Speaking about the possible unification in one political space, as he says, Abkhazians and Ossetians would naturally ask the question, "What is the actual situation in Georgia in terms of civil equality?"
"And in this regard, we know that we have serious problems. If nothing else, the number of kindergartens is three times less in regions inhabited by ethnic minorities. There is no political participation. There is a problem with employment in public services, etc.”
As the second [more theoretical] argument, Kamran Mammadli mentions "understanding civil nationalism in Georgia".
"It is important how the state looks at other groups within the country, which is essentially important and critical in the process of reconciliation with Abkhazians and Ossetians. When we talk that we are all equal before the Constitution of Georgia, we should think about how this is reflected in reality. Today we have many challenges and problems – translation resources in ethnic minority regions, access to services, etc. Therefore, Abkhazians and Ossetians may feel that this is an echo of narrow Georgian ethno-religious nationalism, which excludes all minorities who are not included in the formula called Orthodox Christian -ethnically Georgian. This narrow ethnic nationalism actually hinders both civic integration and the bigger picture of conflict resolution.”
Mammadli says that ethnic minorities almost do not participate in official [Geneva international negotiations] and also in unofficial meetings in different cities of the world.
"In various negotiations, we are trying to tell them, look, what a good country we are, and at the same time, ethnic minorities are not visible at all in this process. An ethnic Abkhazian can trust an ethnic Azerbaijani and an Armenian more than a Georgian, with whom they had a battle; To this day there is propaganda in their educational space and in the media of the image of the Georgia as an enemy.
The Minister of Reconciliation or the Ministry of Foreign Affairs should also think through this prism in the Geneva format in order to show them that we are an integrated society and that Armenians, Azerbaijanis, Kurds or others are talking to Abkhazians and Ossetians. Unfortunately, even the non-governmental sector does not engage these groups. However, the road to Sukhumi runs from Dmanisi. If we cannot solve our internal challenges in terms of civil integration and if this exclusion, ethnic and religious, is not solved, talking about a peaceful solution is illusory".
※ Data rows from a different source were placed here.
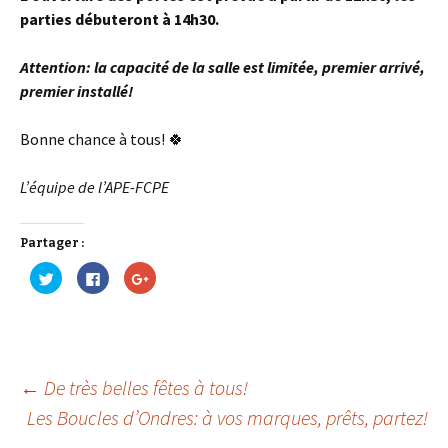
parties débuteront à 14h30.
Attention: la capacité de la salle est limitée, premier arrivé,
premier installé!
Bonne chance à tous! 🍀
L’équipe de l’APE-FCPE
Partager :
C
C
C
l
l
l
i
i
i
q
q
q
u
u
u
e
e
e
z
z
z
p
p
p
o
o
o
u
u
u
←
De très belles fêtes à tous!
r
r
r
p
p
p
Les Boucles d’Ondres: à vos marques, prêts, partez!
Navigation
a
a
a
r
r
r
t
t
t
→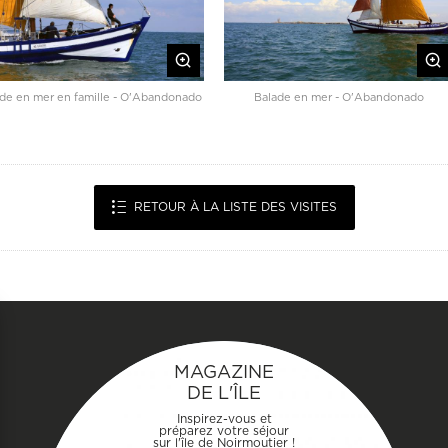
de en mer en famille - O'Abandonado
Balade en mer - O'Abandonado
RETOUR À LA LISTE DES VISITES
MAGAZINE
DE L'ÎLE
Inspirez-vous et
préparez votre séjour
sur l'île de Noirmoutier !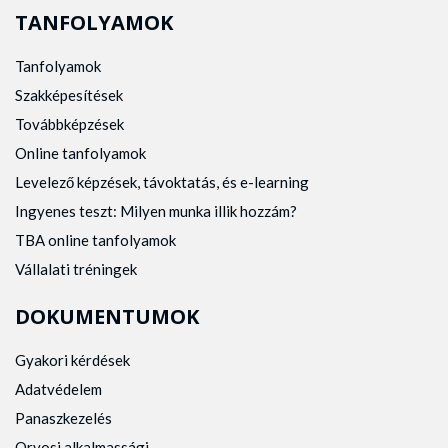
TANFOLYAMOK
Tanfolyamok
Szakképesítések
Továbbképzések
Online tanfolyamok
Levelező képzések, távoktatás, és e-learning
Ingyenes teszt: Milyen munka illik hozzám?
TBA online tanfolyamok
Vállalati tréningek
DOKUMENTUMOK
Gyakori kérdések
Adatvédelem
Panaszkezelés
Orvosi alkalmassági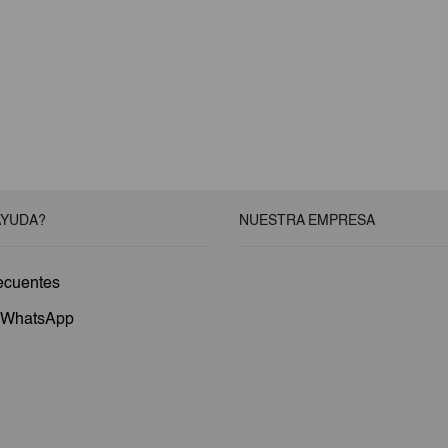
AYUDA?
NUESTRA EMPRESA
ecuentes
a WhatsApp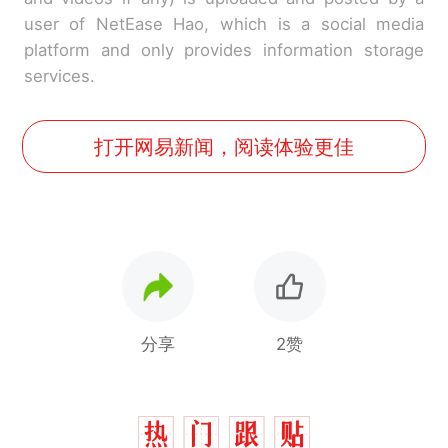
user of NetEase Hao, which is a social media
platform and only provides information storage
services.
打开网易新闻，阅读体验更佳
分享
2赞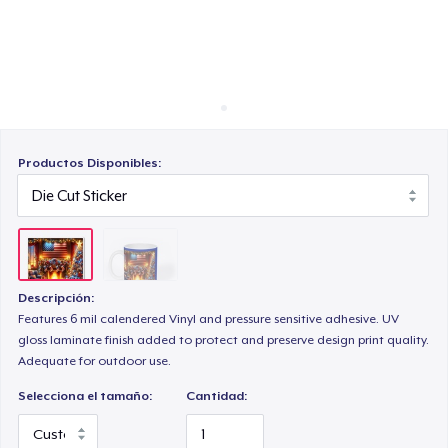
Cómo funciona
Venda en todas partes
Venda lo que sea
Productos Disponibles:
Descripción:
Features 6 mil calendered Vinyl and pressure sensitive adhesive. UV
gloss laminate finish added to protect and preserve design print quality.
Adequate for outdoor use.
Selecciona el tamaño:
Cantidad: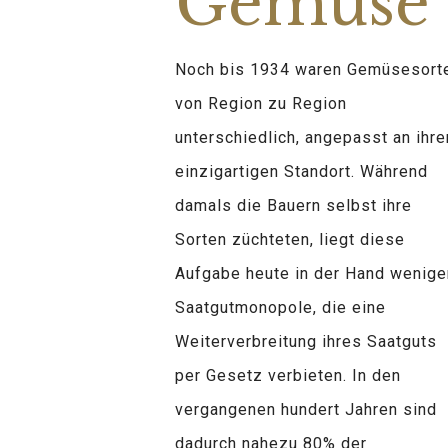
Gemüse
Noch bis 1934 waren Gemüsesort
von Region zu Region
unterschiedlich, angepasst an ihre
einzigartigen Standort. Während
damals die Bauern selbst ihre
Sorten züchteten, liegt diese
Aufgabe heute in der Hand wenige
Saatgutmonopole, die eine
Weiterverbreitung ihres Saatguts
per Gesetz verbieten. In den
vergangenen hundert Jahren sind
dadurch nahezu 80% der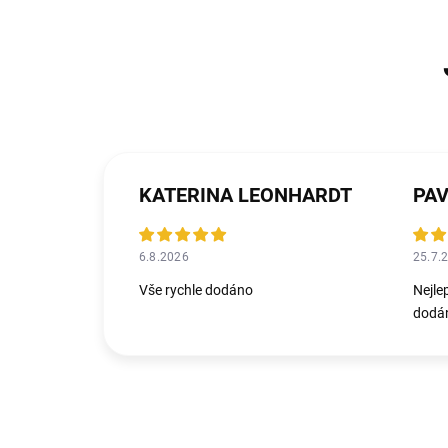
KATERINA LEONHARDT
PAV
6.8.2026
25.7.
Vše rychle dodáno
Nejle
dodán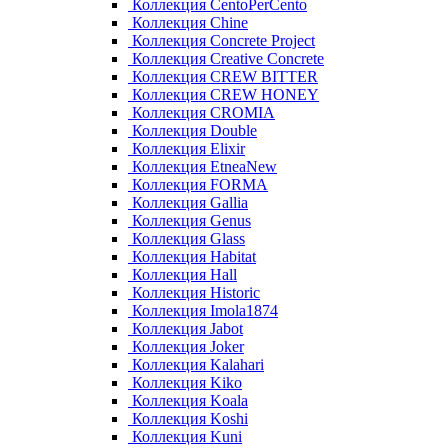
Коллекция CentoPerCento
Коллекция Chine
Коллекция Concrete Project
Коллекция Creative Concrete
Коллекция CREW BITTER
Коллекция CREW HONEY
Коллекция CROMIA
Коллекция Double
Коллекция Elixir
Коллекция EtneaNew
Коллекция FORMA
Коллекция Gallia
Коллекция Genus
Коллекция Glass
Коллекция Habitat
Коллекция Hall
Коллекция Historic
Коллекция Imola1874
Коллекция Jabot
Коллекция Joker
Коллекция Kalahari
Коллекция Kiko
Коллекция Koala
Коллекция Koshi
Коллекция Kuni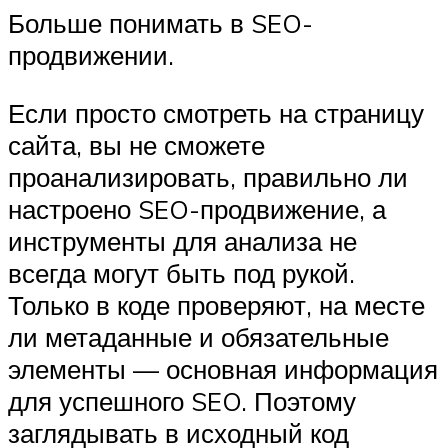
Больше понимать в SEO-
продвижении.
Если просто смотреть на страницу
сайта, вы не сможете
проанализировать, правильно ли
настроено SEO-продвижение, а
инструменты для анализа не
всегда могут быть под рукой.
Только в коде проверяют, на месте
ли метаданные и обязательные
элементы — основная информация
для успешного SEO. Поэтому
заглядывать в исходный код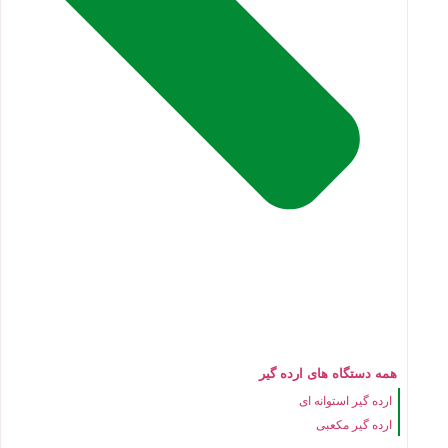
همه دستگاه های ارده گیر
ارده گیر استوانه ای
ارده گیر مکعبی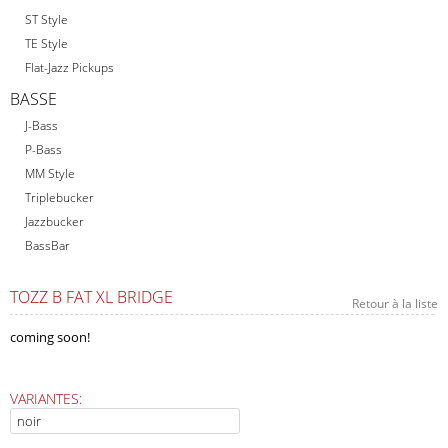
ST Style
TE Style
Flat-Jazz Pickups
BASSE
J-Bass
P-Bass
MM Style
Triplebucker
Jazzbucker
BassBar
TOZZ B FAT XL BRIDGE
Retour à la liste
coming soon!
VARIANTES: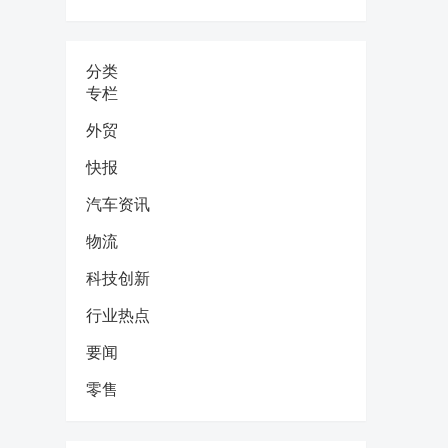
分类
专栏
外贸
快报
汽车资讯
物流
科技创新
行业热点
要闻
零售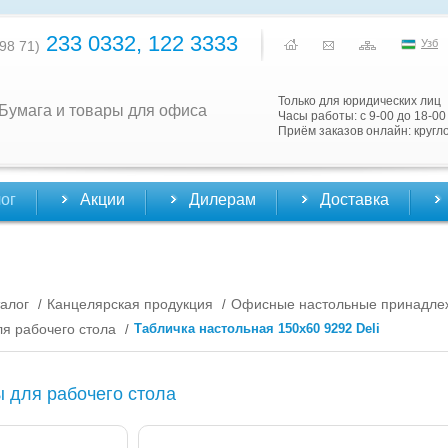
233 0332, 122 3333
Узб
98 71)
Только для юридических лиц
Бумага и товары для офиса
Часы работы: с 9-00 до 18-00
Приём заказов онлайн: кругл
ог
Акции
Дилерам
Доставка
алог
Канцелярская продукция
Офисные настольные принадле
/
/
ля рабочего стола
Табличка настольная 150х60 9292 Deli
/
 для рабочего стола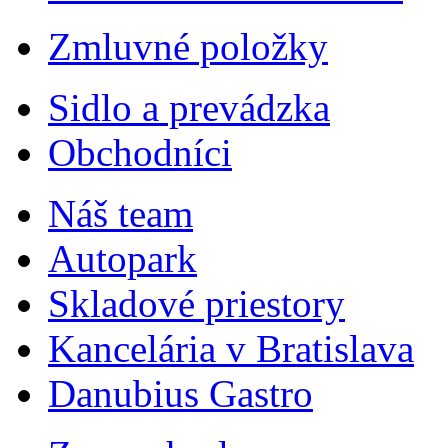
Zmluvné položky
Sidlo a prevádzka
Obchodníci
Náš team
Autopark
Skladové priestory
Kancelária v Bratislava
Danubius Gastro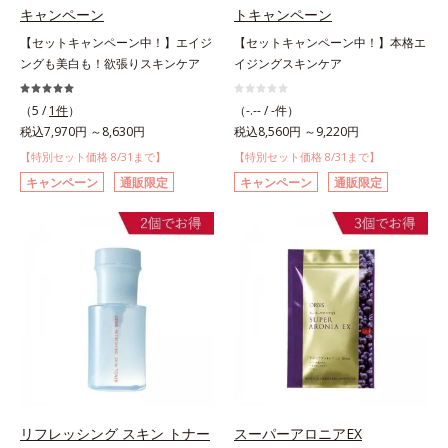
キャンペーン
トキャンペーン
【セットキャンペーン中！】エイジ
【セットキャンペーン中！】本格エ
ングも美白も！欲張りスキンケア
イジングスキンケア
（5 /
1件
）
（-.-- / -件）
税込7,970円 ～8,630円
税込8,560円 ～9,220円
【特別セット価格 8/31まで】
【特別セット価格 8/31まで】
キャンペーン
通販限定
キャンペーン
通販限定
リフレッシング スキン トナー
スーパーアロニアEX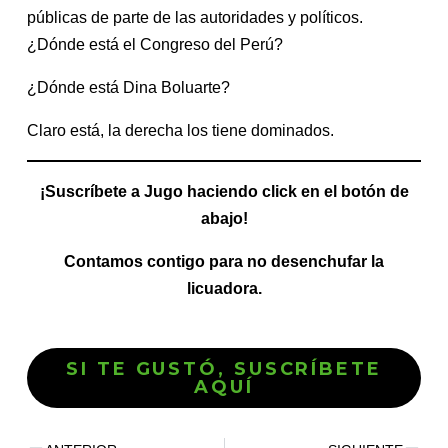
públicas de parte de las autoridades y políticos.
¿Dónde está el Congreso del Perú?
¿Dónde está Dina Boluarte?
Claro está, la derecha los tiene dominados.
¡Suscríbete a Jugo haciendo click en el botón de
abajo!
Contamos contigo para no desenchufar la
licuadora.
SI TE GUSTÓ, SUSCRÍBETE
AQUÍ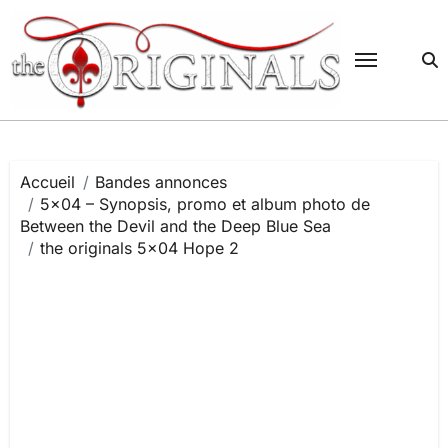
Passer
au
contenu
Accueil
Bandes annonces
5×04 – Synopsis, promo et album photo de
Between the Devil and the Deep Blue Sea
the originals 5×04 Hope 2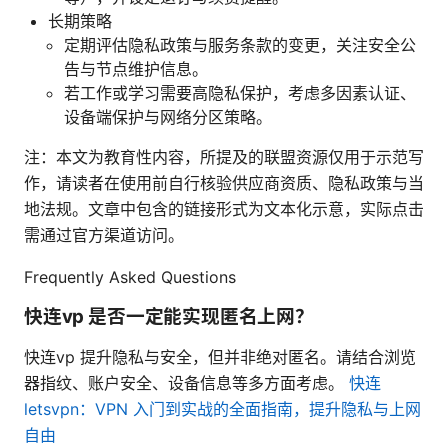
长期策略
定期评估隐私政策与服务条款的变更，关注安全公
告与节点维护信息。
若工作或学习需要高隐私保护，考虑多因素认证、
设备端保护与网络分区策略。
注：本文为教育性内容，所提及的联盟资源仅用于示范写
作，请读者在使用前自行核验供应商资质、隐私政策与当
地法规。文章中包含的链接形式为文本化示意，实际点击
需通过官方渠道访问。
Frequently Asked Questions
快连vp 是否一定能实现匿名上网？
快连vp 提升隐私与安全，但并非绝对匿名。请结合浏览
器指纹、账户安全、设备信息等多方面考虑。
快连
letsvpn：VPN 入门到实战的全面指南，提升隐私与上网
自由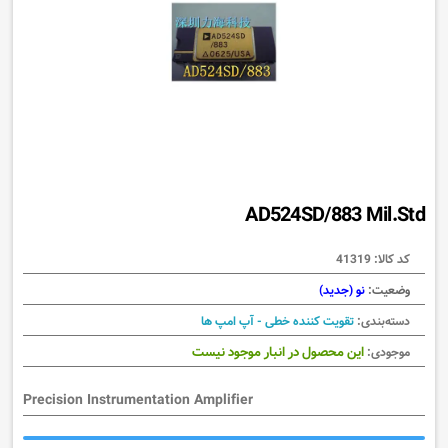
AD524SD/883 Mil.Std
کد کالا:
41319
وضعیت:
نو (جدید)
دسته‌بندی:
تقویت کننده خطی - آپ امپ ها
این محصول در انبار موجود نیست
موجودی:
Precision Instrumentation Amplifier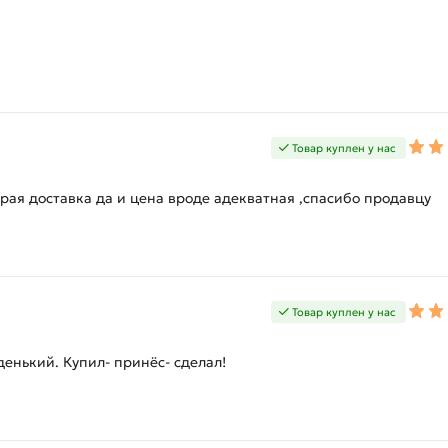
Товар куплен у нас
рая доставка да и цена вроде адекватная ,спасибо продавцу
Товар куплен у нас
енький. Купил- принёс- сделал!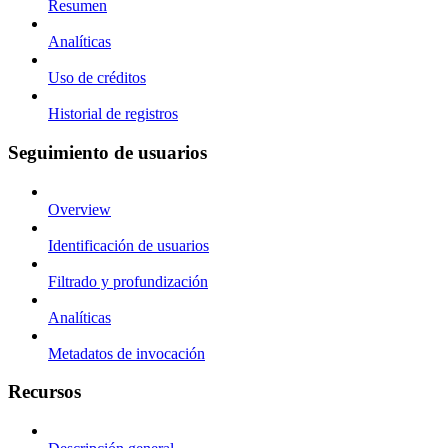
Resumen
Analíticas
Uso de créditos
Historial de registros
Seguimiento de usuarios
Overview
Identificación de usuarios
Filtrado y profundización
Analíticas
Metadatos de invocación
Recursos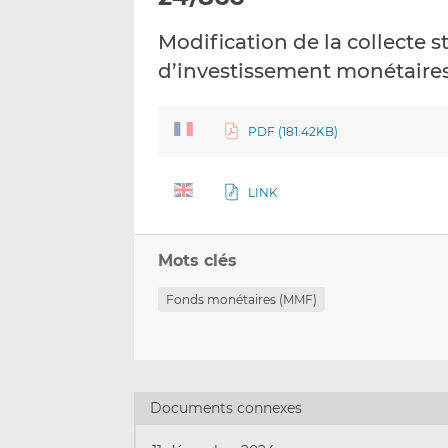
Modification de la collecte 
d’investissement monétaire
PDF (181.42KB)
LINK
Mots clés
Fonds monétaires (MMF)
Documents connexes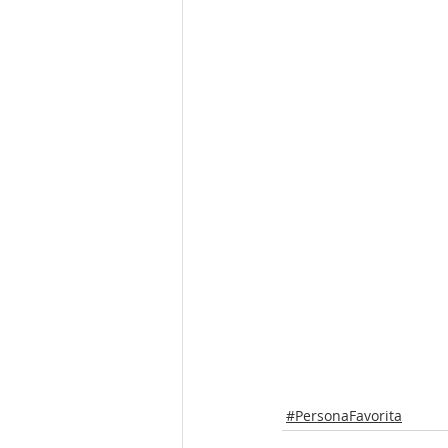
#PersonaFavorita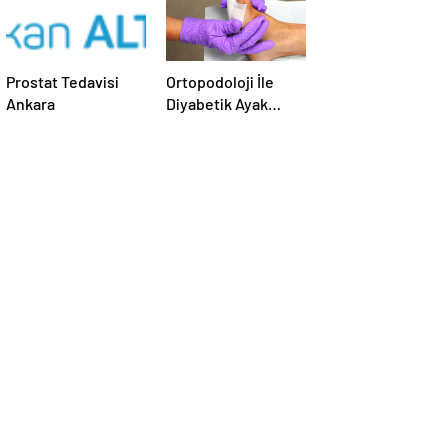
Prostat Tedavisi
Ortopodoloji İle
Ankara
Diyabetik Ayak
Yarası Tedavisi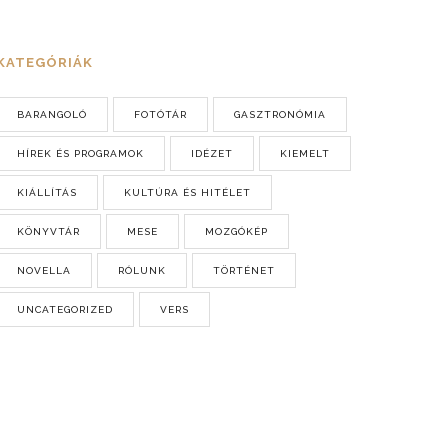
KATEGÓRIÁK
BARANGOLÓ
FOTÓTÁR
GASZTRONÓMIA
HÍREK ÉS PROGRAMOK
IDÉZET
KIEMELT
KIÁLLÍTÁS
KULTÚRA ÉS HITÉLET
KÖNYVTÁR
MESE
MOZGÓKÉP
NOVELLA
RÓLUNK
TÖRTÉNET
UNCATEGORIZED
VERS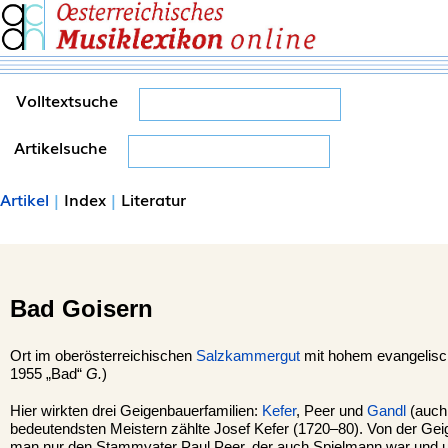
Volltextsuche
Artikelsuche
Artikel
|
Index
|
Literatur
Bad Goisern
Ort im oberösterreichischen
Salzkammergut
mit hohem evangelisch
1955 „Bad“
G.
)
Hier wirkten drei Geigenbauerfamilien:
Kefer
, Peer und
Gandl
(auch
bedeutendsten Meistern zählte Josef Kefer (1720–80). Von der Gei
man nur den Stammvater Paul Peer, der auch Spielmann war und u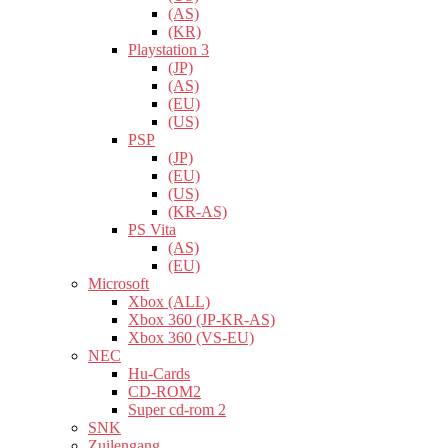
(AS)
(KR)
Playstation 3
(JP)
(AS)
(EU)
(US)
PSP
(JP)
(EU)
(US)
(KR-AS)
PS Vita
(AS)
(EU)
Microsoft
Xbox (ALL)
Xbox 360 (JP-KR-AS)
Xbox 360 (VS-EU)
NEC
Hu-Cards
CD-ROM2
Super cd-rom 2
SNK
Zuilengang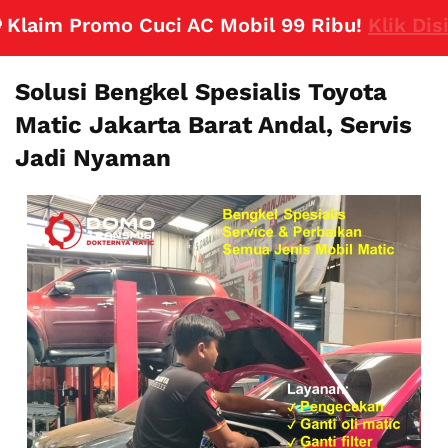
aim Promo Cuci AC Mobil 99 Ribu!
Klik Disini
Solusi Bengkel Spesialis Toyota
Matic Jakarta Barat Andal, Servis
Jadi Nyaman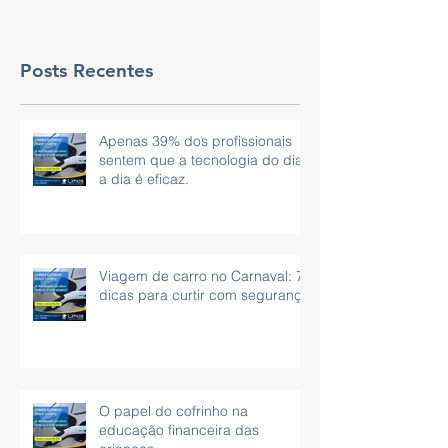
Posts Recentes
Apenas 39% dos profissionais
sentem que a tecnologia do dia
a dia é eficaz.
Viagem de carro no Carnaval: 7
dicas para curtir com segurança
O papel do cofrinho na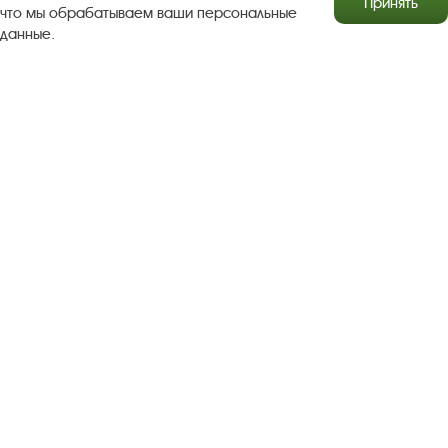
Принять
что мы обрабатываем ваши персональные
данные.
Результаты независимой оценки качества
Бесплатная юридическая помощь
Правила посещения экспозиций и выставок
Copyright © http://www.plyos.org
Плесский государственный
историко-архитектурный и художественный
музей‑заповедник.
Использование и копирование
информации запрещено.
Адрес: Плес, Соборная гора, 1. Тел.: +7 (49339) 4-34-90
Пользовательское соглашение
Политика конфиденциальности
When asked why, in his opinion, neither the state nor the non-governmental sector involves ethnic groups in the dialogue process, Kamran Mammadli talks about several possible reasons - either they don't know who to involve in the process, or they are afraid that during the discussions, ethnic groups might criticize Georgia on various matters.
"At one international format meeting, I started criticizing Georgia with ethnic Abkhazians. As a result, I experienced such an aggression from the representatives of our own group, as if I was an enemy of Georgia. However, this is exactly what a healthy process should look like. In addition, the possibility of criticism can be an example for Abkhazians that we can openly talk about problems in Georgia. In that particular case, it was perceived as if some "guy" accidentally got into the meeting and then the Georgians silenced him, or tried to silence him.
If we sincerely want to transform the conflict, and if we are not toying with peaceful reconciliation, then ethnic minorities are the important actors who can tell the Abkhazians and Ossetians that something has changed in this country; we can tell them - friends, we are still changing and let's change together. This is the transformation of the conflict".